What is the Vegas line?
Let’s start with an example (my favorite example). In Super Bowl XXXII on January 25, 1998, the Vegas Line for the game between the Green Bay Packers and Denver Broncos was ‘Green Bay Packers -11.0’. This means that the Green Bay Packers were favored to win the game by 11 points. If you bet on Green Bay, then they had to beat the Denver Broncos by more than eleven points for you to win the bet. Alternatively, if you bet on the underdog Broncos, you would win if they won the game or lost by up to 11 points. The Broncos won the game by 7 points, thanks in part by John Elway’s infamous helicopter dive, so the actual line for the game was ‘Denver Broncos -7.0’, and so Las Vegas’s prediction was 18 points off.
In my model, I changed the line definition slightly for ease of use. I specified the line always in terms of the home team, so a negative value means that the home team is favored, and a positive value means they are the underdog. Thus, when I predict the line, I just predict a single value for the home team that can take on positive and negative values.
How Good is Vegas?
The following histogram shows how successful Las Vegas Lines have been from 2011-2014. As the figure shows, the data closely resembles a normal distribution. Negative x-values correspond to the Vegas favorite losing the spread, but not necessarily the game.
The figure below compares the Vegas Line for home teams to how the home team actually performs. For example, the point at (-10, -58) corresponds to the December 9, 2012 game between the Arizona Cardinals and the Seattle Seahawks. The Vegas Line was -10 for Seattle, but they actually won 58-0. Vegas correctly predicting the game would correspond to a dot along the dashed line labeled as the ‘Line of Perfect Prediction.’ The color values indicate density, and demonstrate that Vegas is very good at predicting close games.
One might assume that Las Vegas predictions are much worse at the beginning of the season and then improve as time goes on and more data is acquired. However, the figure below seems to contradict this intuition. There is very little correlation between the two, except for the low variance at the end of the season.
Another idea I wanted to test was how good Vegas is as a function of their line. In other words, are they better at predicting blowouts or predicting close games? The figure below plots the mean and standard deviation of the absolution distance of the Vegas Line to the actual line (minimum 10 data points per Vegas Line). There isn’t much correlation here, but they are slightly better at predicting close home losses. The high standard deviation is further proof that it is very hard to predict NFL scores.

## Available data
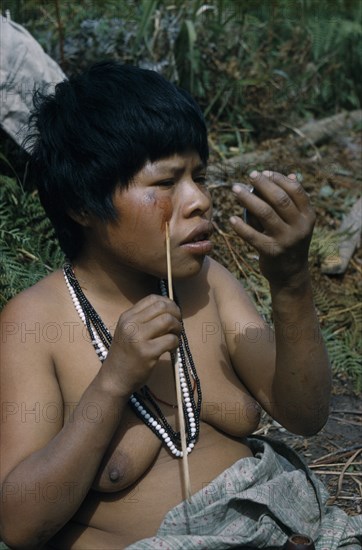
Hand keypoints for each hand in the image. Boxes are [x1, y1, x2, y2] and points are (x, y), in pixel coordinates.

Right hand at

## Problem description
Edit the Vegas line article between "How Good is" and "predicting close games.", inclusive, changing "histogram" to "bar chart" each time it occurs.

## Answer space
How Good is Vegas?
The following bar chart shows how successful Las Vegas Lines have been from 2011-2014. As the figure shows, the data closely resembles a normal distribution. Negative x-values correspond to the Vegas favorite losing the spread, but not necessarily the game.
The figure below compares the Vegas Line for home teams to how the home team actually performs. For example, the point at (-10, -58) corresponds to the December 9, 2012 game between the Arizona Cardinals and the Seattle Seahawks. The Vegas Line was -10 for Seattle, but they actually won 58-0. Vegas correctly predicting the game would correspond to a dot along the dashed line labeled as the ‘Line of Perfect Prediction.’ The color values indicate density, and demonstrate that Vegas is very good at predicting close games.